Señalando y manipulando las imágenes que entre ellos recreaba, le indicó que se fijara con atención y viera como enormes salas de varios metros de altura no tenían más salida que diminutos conductos del grosor de un brazo, con una dirección serpenteante, en apariencia caótica e irregular. Aumentando y siguiendo el recorrido de uno de ellos, le mostró como se ensanchaba para volver a reducirse, dividirse o simplemente extinguirse. A pesar de todas sus pacientes explicaciones, Yora se acostó enfadado, frustrado por no ver sus deseos cumplidos. Era un crío, y esos comportamientos pronto se extinguieron, pero sí recuerda ahora ese momento de rabia contenida, mal dirigida y carente de justificación. Llegó a odiarla, aunque fuera tan solo durante unos segundos. Lo suficiente para que aquel recuerdo mezclado y entrelazado a tan fuerte emoción permaneciera vivo tiempo después. No tiene recuerdo de ninguna otra ocasión similar, y no cree que hubiera otro momento en el que dudara o cuestionara a Maih por aquella aparente contradicción entre sus deseos y la realidad que se le ofrecía. Además, siendo ella una parte extendida de sus sentimientos, pues no había momento que no se planteara cómo se encontraba o si precisaba de alguna cosa que pudiera ofrecerle; percibió y sufrió con esa rabia que también sentía dirigida hacía sí mismo. En cualquier caso, supo poco después cuán errado se encontraba, pues en una de sus excursiones por los alrededores, sin aparente premeditación, Maih le mostró una minúscula oquedad oculta entre la maleza.
Con una pregunta que apenas daba margen de respuesta, le invitó a adentrarse para contemplar lo que en su interior descubriría.
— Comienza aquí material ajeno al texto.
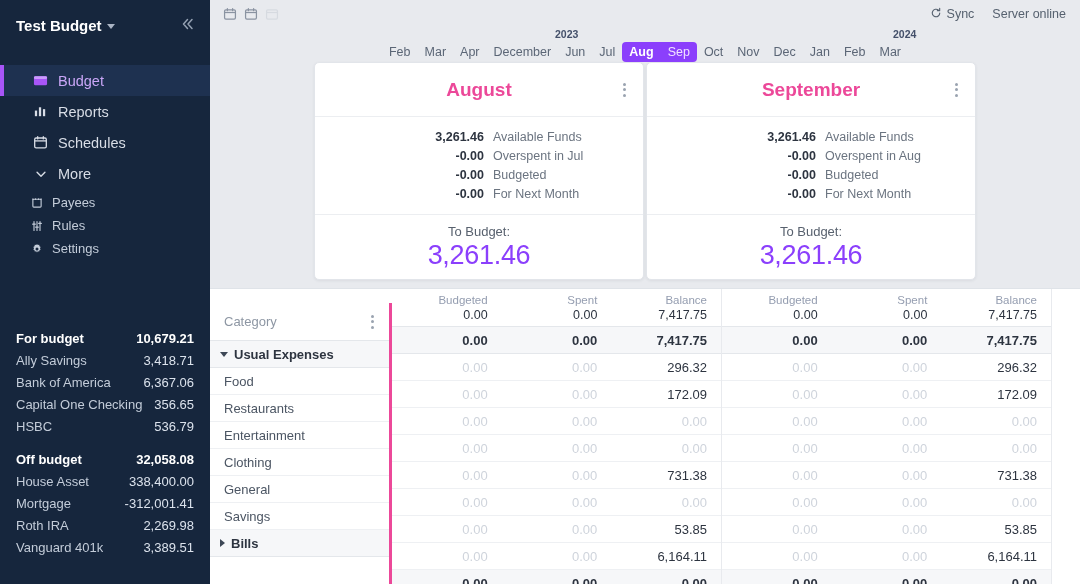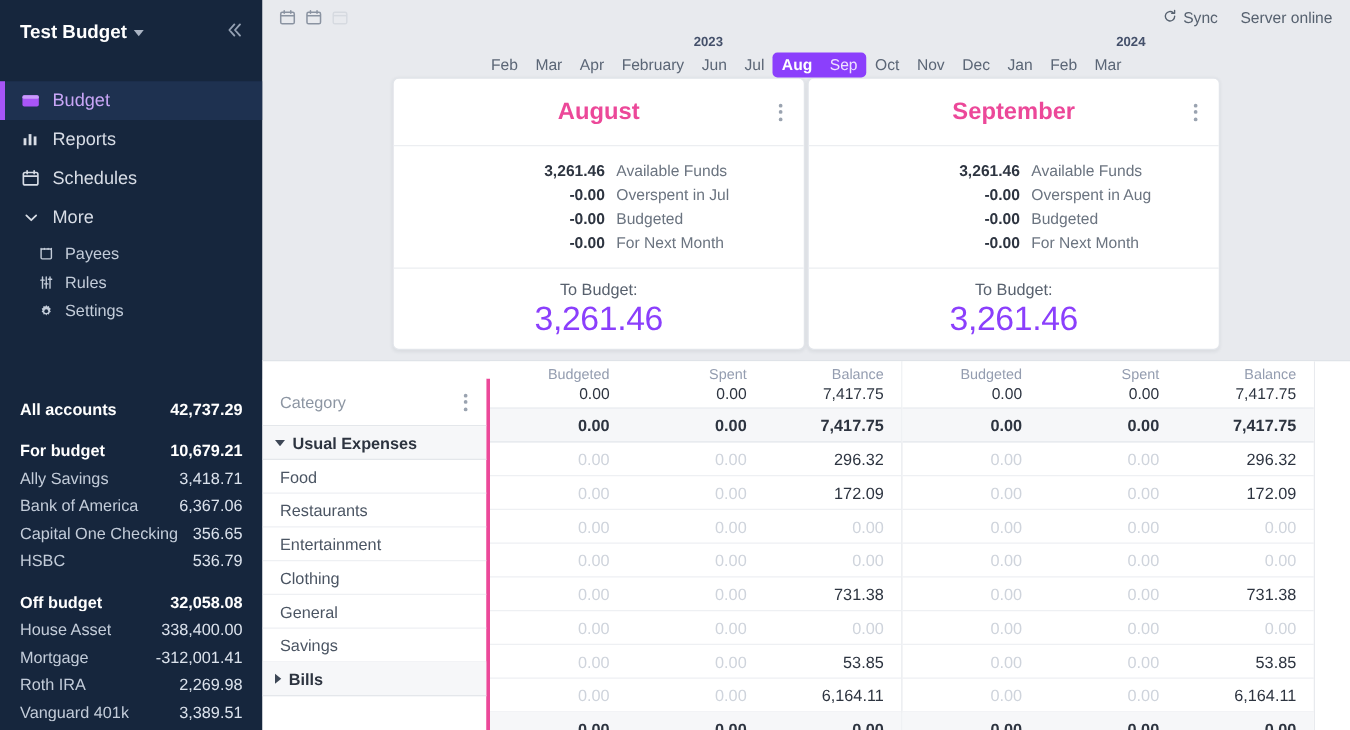--- a/index.html
+++ b/index.html
@@ -396,7 +396,7 @@
         <span class="m">Feb</span>
         <span class="m">Mar</span>
         <span class="m">Apr</span>
-        <span class="m">February</span>
+        <span class="m">December</span>
         <span class="m">Jun</span>
         <span class="m">Jul</span>
         <span class="mpill">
Dudó. Quiso darse la vuelta, pero Maih no le dejó pensar y no se detuvo en la entrada a esperar su opinión. Como imantado por ella, no le quedó más remedio y traspasó contra su voluntad el oscuro umbral. Tuvieron que agacharse y gatear al principio, mientras la luz iba atenuándose. Tuvo miedo. Luego ella se incorporó y siguió adelante sin esperarle ni mirar hacia atrás. Prefirió seguirla a darse la vuelta y salir solo por donde habían accedido. Avanzaba despacio, imaginando los insectos y alimañas que debían moverse por el suelo húmedo y resbaladizo que pisaba. El traje ayudaba a que no perdiera el equilibrio, aun así, caminaba a tientas, con las manos apoyadas en las frías paredes de la gruta. Una vez en el interior, sacó la luz que siempre lo acompañaba, la liberó y parte de la caverna se iluminó; el resto permanecía en la oscuridad. La humedad sofocante, el silencio y la inmensidad sobrecogedora de aquella caverna lo paralizaron. Su corazón se agitó, su respiración se aceleró y sintió un cosquilleo desagradable en las manos. Jadeaba como si estuviera cansado por un esfuerzo no realizado, y tan rápida respiración le ahogaba. Estuvo a punto de perder el conocimiento. Salió tan rápido como pudo, resbalando y tropezando, golpeándose en la cabeza con las rocas que obstaculizaban su escape hasta que, derribado, cayó al suelo. Sin detenerse, se arrastró serpenteando en el trecho final, impulsándose como podía, pues necesitaba respirar. Estaba aterrorizado, nunca había sentido nada parecido. Era la primera vez que se encontraba en un sitio tan cerrado, y la presencia de Maih no fue suficiente para tranquilizarlo. Cuando ella salió, lo encontró en el suelo, temblando, encogido sobre sí mismo. Lo abrazó y lo atrajo hacia su pecho. Él buscó su mirada, anhelante y desesperado, en busca de su narcótico consuelo. Ella lo entendió. Unos instantes después llegó la paz y la felicidad. Su cuerpo se relajó y el miedo y la ansiedad desaparecieron.